1968 gelang es Ford mit dem Escort, endlich wieder ein gesamteuropäisches Modell auf die Räder zu stellen – ein Erfolgsmodell ebenso wie der 1969 erscheinende Capri. 1976 tritt der Fiesta an, ein frontgetriebener Kleinwagen aus einem neuen Ford-Werk in Valencia, mit dem Spaniens Autoindustrie einen großen Sprung nach vorn macht. Während amerikanische Ford-Modelle in Europa nur eine Nebenrolle spielen, gelingt es den europäischen Töchtern, immer neue Bestseller auf die Räder zu stellen und 1984 zur meistverkauften Marke in der alten Welt zu werden. Bis zu einem dramatischen Flop. Denn der 1985 vorgestellte Scorpio mit seiner beispielgebenden Raumökonomie, seinem Maßstäbe setzenden Fahrwerk und einem ABS als Serienausstattung kann nur in einer sehr gewöhnungsbedürftigen Schrägheck-Variante weder als Kombi noch als Stufenheckmodell die Nachfolge des erfolgreichen Granada antreten – und er scheitert, womit Ford nicht nur ein ganzes Marktsegment verliert – sondern auch viel Image.

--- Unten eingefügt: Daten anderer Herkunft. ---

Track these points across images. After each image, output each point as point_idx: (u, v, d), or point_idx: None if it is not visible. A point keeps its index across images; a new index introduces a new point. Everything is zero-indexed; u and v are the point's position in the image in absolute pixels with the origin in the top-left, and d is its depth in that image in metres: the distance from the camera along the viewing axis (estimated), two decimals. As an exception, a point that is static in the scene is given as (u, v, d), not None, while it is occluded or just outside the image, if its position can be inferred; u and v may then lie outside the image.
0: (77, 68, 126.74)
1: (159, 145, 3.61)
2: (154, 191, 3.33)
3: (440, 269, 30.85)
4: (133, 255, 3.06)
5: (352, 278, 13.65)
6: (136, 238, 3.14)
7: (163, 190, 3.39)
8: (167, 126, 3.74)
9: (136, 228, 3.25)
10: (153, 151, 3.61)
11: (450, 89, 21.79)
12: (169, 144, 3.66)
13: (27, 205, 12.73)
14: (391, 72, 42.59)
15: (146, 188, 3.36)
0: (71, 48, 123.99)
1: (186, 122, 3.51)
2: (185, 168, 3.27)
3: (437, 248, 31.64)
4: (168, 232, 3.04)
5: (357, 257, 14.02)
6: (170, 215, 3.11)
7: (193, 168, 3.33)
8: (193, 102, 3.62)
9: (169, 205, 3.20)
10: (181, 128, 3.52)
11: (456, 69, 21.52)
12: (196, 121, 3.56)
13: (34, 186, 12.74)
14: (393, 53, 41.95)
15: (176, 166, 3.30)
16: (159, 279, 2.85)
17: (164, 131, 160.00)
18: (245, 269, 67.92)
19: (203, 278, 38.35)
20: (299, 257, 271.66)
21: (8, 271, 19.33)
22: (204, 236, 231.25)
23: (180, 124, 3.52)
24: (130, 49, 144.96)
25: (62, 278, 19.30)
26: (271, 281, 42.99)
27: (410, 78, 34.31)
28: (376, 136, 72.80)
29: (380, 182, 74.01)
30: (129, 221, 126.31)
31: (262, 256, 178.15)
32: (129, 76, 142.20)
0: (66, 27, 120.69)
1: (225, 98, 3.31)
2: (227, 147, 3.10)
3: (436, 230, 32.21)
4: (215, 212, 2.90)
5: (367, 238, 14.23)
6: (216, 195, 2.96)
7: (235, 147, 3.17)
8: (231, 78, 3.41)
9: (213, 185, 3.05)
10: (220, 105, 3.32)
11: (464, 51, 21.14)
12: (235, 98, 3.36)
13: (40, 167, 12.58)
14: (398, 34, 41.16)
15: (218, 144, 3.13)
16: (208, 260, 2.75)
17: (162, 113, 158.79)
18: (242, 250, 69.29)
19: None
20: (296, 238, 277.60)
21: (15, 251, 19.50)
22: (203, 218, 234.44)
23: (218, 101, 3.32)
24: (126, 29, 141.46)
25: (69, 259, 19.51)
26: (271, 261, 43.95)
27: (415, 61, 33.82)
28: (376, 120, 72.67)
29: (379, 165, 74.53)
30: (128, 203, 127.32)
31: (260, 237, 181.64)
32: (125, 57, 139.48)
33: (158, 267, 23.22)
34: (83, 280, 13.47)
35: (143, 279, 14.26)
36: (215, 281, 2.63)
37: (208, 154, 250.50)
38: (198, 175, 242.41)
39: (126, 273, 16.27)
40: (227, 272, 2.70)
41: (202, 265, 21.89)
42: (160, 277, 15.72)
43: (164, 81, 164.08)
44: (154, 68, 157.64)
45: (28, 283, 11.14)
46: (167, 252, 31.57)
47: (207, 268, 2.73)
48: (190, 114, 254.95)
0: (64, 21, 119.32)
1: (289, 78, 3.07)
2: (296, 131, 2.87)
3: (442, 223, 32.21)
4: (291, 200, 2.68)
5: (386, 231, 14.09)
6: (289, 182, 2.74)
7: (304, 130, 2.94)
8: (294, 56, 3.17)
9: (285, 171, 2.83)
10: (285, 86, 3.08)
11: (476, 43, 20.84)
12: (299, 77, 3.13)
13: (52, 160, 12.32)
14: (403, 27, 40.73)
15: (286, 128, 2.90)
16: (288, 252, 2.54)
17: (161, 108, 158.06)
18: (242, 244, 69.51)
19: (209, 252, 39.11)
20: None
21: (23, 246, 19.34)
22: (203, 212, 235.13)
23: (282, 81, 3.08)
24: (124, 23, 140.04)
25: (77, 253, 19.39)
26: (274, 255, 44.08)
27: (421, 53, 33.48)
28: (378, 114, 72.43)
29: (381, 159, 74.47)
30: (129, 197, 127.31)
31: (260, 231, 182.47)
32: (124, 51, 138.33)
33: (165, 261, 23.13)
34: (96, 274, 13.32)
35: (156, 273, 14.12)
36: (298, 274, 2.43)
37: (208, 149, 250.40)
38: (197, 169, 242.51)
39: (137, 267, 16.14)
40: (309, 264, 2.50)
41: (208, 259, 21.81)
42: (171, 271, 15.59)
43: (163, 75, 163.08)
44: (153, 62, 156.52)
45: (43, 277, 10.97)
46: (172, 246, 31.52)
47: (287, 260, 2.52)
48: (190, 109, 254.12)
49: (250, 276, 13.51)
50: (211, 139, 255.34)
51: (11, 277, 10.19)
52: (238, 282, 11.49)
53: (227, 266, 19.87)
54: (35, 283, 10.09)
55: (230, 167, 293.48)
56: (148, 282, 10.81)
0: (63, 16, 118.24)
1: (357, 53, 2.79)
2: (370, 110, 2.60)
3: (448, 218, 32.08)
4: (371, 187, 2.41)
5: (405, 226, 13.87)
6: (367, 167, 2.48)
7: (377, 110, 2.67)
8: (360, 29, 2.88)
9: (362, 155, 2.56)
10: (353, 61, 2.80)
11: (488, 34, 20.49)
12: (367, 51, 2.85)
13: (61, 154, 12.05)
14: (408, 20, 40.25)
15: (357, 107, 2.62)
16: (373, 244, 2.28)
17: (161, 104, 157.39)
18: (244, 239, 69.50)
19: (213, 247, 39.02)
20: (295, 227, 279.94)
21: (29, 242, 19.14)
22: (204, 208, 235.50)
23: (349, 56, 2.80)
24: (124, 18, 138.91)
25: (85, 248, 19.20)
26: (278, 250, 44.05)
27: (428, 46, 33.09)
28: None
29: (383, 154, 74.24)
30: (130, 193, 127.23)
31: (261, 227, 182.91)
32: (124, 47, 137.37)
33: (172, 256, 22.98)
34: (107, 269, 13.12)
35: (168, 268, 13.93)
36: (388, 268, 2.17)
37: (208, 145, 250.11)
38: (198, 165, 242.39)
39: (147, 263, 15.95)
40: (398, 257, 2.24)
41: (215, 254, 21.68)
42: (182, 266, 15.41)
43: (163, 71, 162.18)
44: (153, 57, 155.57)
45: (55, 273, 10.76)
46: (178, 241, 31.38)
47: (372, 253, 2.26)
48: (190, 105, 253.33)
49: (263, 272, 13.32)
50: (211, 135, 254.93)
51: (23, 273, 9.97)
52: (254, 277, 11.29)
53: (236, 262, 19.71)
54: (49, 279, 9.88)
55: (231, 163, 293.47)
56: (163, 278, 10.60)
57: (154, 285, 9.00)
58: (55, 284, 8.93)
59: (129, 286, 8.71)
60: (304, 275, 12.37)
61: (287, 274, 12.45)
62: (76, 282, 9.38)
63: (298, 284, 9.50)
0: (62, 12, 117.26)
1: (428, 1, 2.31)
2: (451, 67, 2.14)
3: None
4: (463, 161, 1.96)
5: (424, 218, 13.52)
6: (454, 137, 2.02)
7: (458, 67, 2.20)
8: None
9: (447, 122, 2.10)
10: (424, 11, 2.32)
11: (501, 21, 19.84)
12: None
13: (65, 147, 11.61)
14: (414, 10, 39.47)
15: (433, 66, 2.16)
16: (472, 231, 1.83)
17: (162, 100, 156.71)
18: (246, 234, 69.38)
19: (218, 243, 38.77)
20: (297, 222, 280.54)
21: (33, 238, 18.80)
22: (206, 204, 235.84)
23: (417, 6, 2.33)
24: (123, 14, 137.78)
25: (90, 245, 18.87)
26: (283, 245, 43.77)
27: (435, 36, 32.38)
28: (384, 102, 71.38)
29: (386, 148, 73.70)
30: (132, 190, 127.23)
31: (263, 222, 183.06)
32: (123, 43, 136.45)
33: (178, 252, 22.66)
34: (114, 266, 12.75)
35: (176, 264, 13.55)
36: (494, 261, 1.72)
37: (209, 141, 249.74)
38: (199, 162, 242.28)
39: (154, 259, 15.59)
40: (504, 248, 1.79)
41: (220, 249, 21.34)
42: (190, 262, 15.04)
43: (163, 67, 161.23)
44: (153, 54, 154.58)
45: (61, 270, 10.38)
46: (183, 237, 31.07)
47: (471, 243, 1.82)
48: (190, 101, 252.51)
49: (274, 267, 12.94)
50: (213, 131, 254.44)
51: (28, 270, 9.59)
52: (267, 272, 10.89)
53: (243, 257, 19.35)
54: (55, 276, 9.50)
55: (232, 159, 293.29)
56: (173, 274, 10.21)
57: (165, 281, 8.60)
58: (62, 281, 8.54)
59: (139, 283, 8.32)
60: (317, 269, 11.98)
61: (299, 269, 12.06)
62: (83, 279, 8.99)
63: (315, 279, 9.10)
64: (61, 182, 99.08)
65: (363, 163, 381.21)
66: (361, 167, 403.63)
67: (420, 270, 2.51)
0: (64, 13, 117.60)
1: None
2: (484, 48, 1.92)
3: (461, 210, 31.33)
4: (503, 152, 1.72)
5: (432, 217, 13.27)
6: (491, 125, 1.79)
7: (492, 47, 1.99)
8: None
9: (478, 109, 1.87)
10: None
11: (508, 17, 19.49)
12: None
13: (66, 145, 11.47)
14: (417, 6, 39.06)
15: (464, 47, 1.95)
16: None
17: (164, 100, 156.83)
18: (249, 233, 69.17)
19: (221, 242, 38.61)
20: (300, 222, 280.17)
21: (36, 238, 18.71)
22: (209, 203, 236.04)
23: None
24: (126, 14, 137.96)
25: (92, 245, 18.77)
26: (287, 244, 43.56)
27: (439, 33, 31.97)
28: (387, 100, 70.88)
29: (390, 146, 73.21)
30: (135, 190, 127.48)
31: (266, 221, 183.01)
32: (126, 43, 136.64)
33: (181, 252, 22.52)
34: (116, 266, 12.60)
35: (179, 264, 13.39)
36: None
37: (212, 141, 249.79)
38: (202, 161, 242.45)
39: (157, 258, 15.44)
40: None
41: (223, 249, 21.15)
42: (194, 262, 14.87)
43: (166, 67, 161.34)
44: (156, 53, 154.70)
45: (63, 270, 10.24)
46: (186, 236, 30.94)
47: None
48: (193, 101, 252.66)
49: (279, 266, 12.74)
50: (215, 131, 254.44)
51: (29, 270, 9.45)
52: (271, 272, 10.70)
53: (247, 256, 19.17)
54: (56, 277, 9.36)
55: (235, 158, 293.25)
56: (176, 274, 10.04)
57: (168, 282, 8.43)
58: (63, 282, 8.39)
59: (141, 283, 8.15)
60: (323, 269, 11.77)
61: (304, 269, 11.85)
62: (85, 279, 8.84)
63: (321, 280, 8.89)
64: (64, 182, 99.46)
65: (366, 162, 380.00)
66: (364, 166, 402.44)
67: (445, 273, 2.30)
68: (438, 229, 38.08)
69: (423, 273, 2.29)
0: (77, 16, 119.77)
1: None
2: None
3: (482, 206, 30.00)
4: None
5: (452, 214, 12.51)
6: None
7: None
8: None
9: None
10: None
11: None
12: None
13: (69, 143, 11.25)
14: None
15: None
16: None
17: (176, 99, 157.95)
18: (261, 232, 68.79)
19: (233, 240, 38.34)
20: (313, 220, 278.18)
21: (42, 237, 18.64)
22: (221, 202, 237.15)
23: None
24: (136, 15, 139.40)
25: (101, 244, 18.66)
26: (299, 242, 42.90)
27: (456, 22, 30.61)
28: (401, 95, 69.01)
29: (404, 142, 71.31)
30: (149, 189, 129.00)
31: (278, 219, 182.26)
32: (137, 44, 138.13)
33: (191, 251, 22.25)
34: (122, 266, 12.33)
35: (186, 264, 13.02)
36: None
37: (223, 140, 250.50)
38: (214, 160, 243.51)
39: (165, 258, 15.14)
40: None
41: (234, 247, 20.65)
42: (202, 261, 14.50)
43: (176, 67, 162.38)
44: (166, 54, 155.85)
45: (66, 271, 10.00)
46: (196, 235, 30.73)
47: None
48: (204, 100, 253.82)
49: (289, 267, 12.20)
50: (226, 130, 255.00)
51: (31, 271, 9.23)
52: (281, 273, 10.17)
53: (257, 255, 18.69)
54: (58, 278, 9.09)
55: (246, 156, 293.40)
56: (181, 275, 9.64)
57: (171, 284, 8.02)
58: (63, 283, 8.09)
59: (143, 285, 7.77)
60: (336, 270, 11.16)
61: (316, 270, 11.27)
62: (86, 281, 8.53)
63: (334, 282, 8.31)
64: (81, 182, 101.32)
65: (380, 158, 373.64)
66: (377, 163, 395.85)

Inzwischen ist Ford in Europa mit den neuesten Versionen von Mondeo, Focus und Fiesta, mit Ka und Streetka, Fusion, Transit Connect und Transit und dem künftigen Kompaktminivan C-Max neben dem Galaxy wieder gut aufgestellt und erfolgreich, bietet modernste Diesel-Direkteinspritzer und erstmals auch Benzin-Direkteinspritzer an und erreicht Spitzenplätze bei der Zuverlässigkeit und Pannensicherheit. Und unters Ford-Dach in Europa gehören neben Jaguar inzwischen auch Volvo, Aston Martin und Land Rover.

Dass amerikanische Autofahrer offenbar andere Prioritäten haben als Europäer, beweisen die Erfolge von Ford dort mit solchen Modellen wie dem Pickup F150, den spritschluckenden Modellen wie Explorer und Bronco 4x4 oder so simplen Autos wie dem Crown Victoria mit Kastenrahmen und Hinterradantrieb. Aber in Amerika stehen tief greifende Akzentverschiebungen an – eine Herausforderung für William Clay Ford Jr., mit dem das Unternehmen seit 2001 wieder von einem Familienmitglied geführt wird.